◆ Document excerpt
Anne Sweeney, president of Disney Channel and Toon Disney, and executive vice president of Disney/ABC Networks, spoke to KidScreen about the secret of her company's success. Here are some excerpts:...
April 1, 1998

Anne Sweeney, president of Disney Channel and Toon Disney, and executive vice president of Disney/ABC Networks, spoke to KidScreen about the secret of her company’s success. Here are some excerpts:

KS: What is the state of Disney Channel as it turns 15?

AS: For a business that is 15 years old, it is still experiencing tremendous growth, and that’s an unusual state to be in. Today, we are in 35 million homes; 31 million are basic, four million are pay. In addition to our subscriber base continuing to grow, our ratings have been on an upward trajectory. We had the highest prime-time average for 1997 compared to all other basic cable channels and that’s because we are programming to families.

KS: Aside from subscriber growth, what’s been behind your ratings success?

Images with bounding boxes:
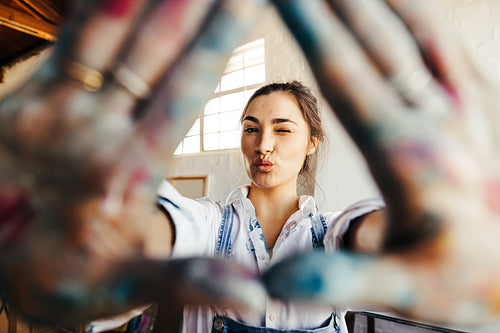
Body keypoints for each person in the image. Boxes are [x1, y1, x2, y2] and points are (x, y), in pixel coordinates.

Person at [2, 0, 500, 331]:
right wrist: (102, 225)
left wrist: (460, 230)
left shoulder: (331, 232)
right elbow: (160, 229)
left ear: (312, 143)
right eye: (251, 127)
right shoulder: (209, 223)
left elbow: (366, 235)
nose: (264, 143)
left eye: (284, 130)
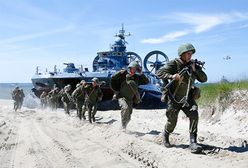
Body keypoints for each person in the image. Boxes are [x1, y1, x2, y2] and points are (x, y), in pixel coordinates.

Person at [155, 43, 207, 153]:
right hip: (174, 99)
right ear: (182, 54)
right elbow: (159, 72)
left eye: (191, 54)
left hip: (187, 98)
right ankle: (166, 134)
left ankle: (193, 142)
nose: (190, 56)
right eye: (188, 54)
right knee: (172, 122)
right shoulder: (174, 64)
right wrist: (171, 76)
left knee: (194, 114)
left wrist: (195, 70)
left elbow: (204, 79)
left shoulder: (193, 65)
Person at [111, 61, 149, 129]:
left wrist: (141, 74)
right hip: (122, 97)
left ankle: (124, 126)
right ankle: (123, 127)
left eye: (135, 69)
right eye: (132, 68)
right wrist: (119, 72)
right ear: (129, 68)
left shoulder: (137, 78)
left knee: (128, 116)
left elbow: (146, 82)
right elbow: (113, 78)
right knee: (125, 108)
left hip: (130, 99)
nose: (133, 70)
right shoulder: (122, 75)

◆ What is being asked
Could you duplicate the Disney Channel interview excerpt from "AS: For a business" to "your ratings success?" word for word?

◆ Output for this exercise
AS: For a business that is 15 years old, it is still experiencing tremendous growth, and that’s an unusual state to be in. Today, we are in 35 million homes; 31 million are basic, four million are pay. In addition to our subscriber base continuing to grow, our ratings have been on an upward trajectory. We had the highest prime-time average for 1997 compared to all other basic cable channels and that’s because we are programming to families.

KS: Aside from subscriber growth, what’s been behind your ratings success?